In one of the resources I've reviewed, the mean vector and covariance matrix are defined via Gaussian Conditioning rules. You'll note that the author made the (common) decision to make the mean vector (of the training $X$ data) to 0.

At first, I thought these conditioning tricks were just used to enable predictions of an unknown $y$, given $X_{train}$, $X_{test}$, $y_{train}$ which of course this accomplishes. But in light of what I've captured above, I'm starting to think that this conditioning trick accomplishes something else as well; namely, it somehow normalizes the kernel output such that when the kernel aggregation is projected onto $Y$, a weighted average of $Y$ is returned as the mean vector.

Is this valid? Any thoughts you'd like to add?

Edit: After playing around with the blog author's code, I found that the problem over estimation goes away as soon as conditioning is executed. And in closer inspection, when we condition on $X_{train}$ the mean vector observed at such a point is set to $1 * Y_{train}$ corresponding to the point and the covariance is set to 0. This forces multivariate gaussian to sample the training point exactly but sample $Y$ values corresponding to $X_test$ stochasticly. This allows us to visualize our uncertainty around unknown inputs based on how distant they are from known points when sampling the posterior.

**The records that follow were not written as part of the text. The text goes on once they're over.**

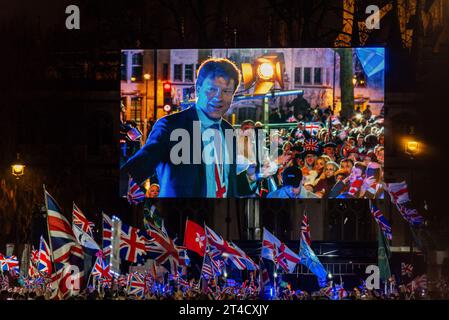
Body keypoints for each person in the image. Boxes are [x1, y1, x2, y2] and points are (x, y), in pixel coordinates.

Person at [121, 58, 258, 198]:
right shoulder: (171, 126)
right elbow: (132, 173)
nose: (219, 97)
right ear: (198, 89)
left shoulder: (228, 131)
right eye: (212, 89)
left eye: (226, 91)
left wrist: (253, 175)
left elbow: (229, 184)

In a nutshell, the conditioning step is sort of THE step. From a more intuitive perspective, training and testing/prediction are not separate steps in gaussian processes, as they are in parametric methods. Conditioning is the mechanism that generates the posterior distribution. So without conditioning, there's no model.

Answer 1

Consider a typical GP regression model with zero mean function, covariance function $k$, and i.i.d. Gaussian noise (with variance $\sigma_n^2$). The posterior predictive distribution $p(y_* \mid X_*, X, y)$ describes the outputs $y_*$ at new test points $X_*$, having seen training data $(X,y)$. It's expectation can be written as:

$$\begin{array}{c} E[y_* \mid X_*, X, y] = H y \\ H = K(X_*, X) \big( K(X, X) + \sigma_n^2 I \big)^{-1} \\ \end{array}$$

where $K(A,B)$ denotes a matrix containing the covariance function evaluated between each pair of points in $A$ and $B$.

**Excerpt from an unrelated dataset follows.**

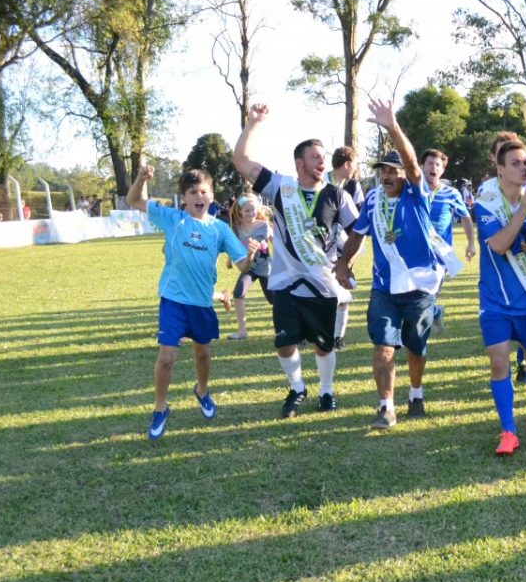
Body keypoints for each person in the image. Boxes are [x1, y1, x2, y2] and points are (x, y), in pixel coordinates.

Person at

This says that each expected test output is a linear combination of the training outputs. Each test point has a corresponding row in $H$, containing a weight for each training point. The predicted test output is then obtained as a weighted sum of the training outputs. If you use a 'local' covariance function that decays with distance in input space (e.g. squared exponential/RBF), then the weights in $H$ will also decay with distance to the test point. For more information, check out section 2.6 in Gaussian Processes for Machine Learning (Rasmussen & Williams 2006).

Note that the predictions above are not strictly weighted averages of the training outputs, because $H$ may contain negative values, and the rows may not sum to one. However, you might be interested in comparing GP regression to Nadaraya-Watson kernel regression, which does indeed use weighted averages. Here, the test predictions are also obtained as $\hat{y}_* = H y$. However, $H$ is computed by taking $K(X_*, X)$, then normalizing each row to sum to one. This seems to be similar to what you've done in your plots.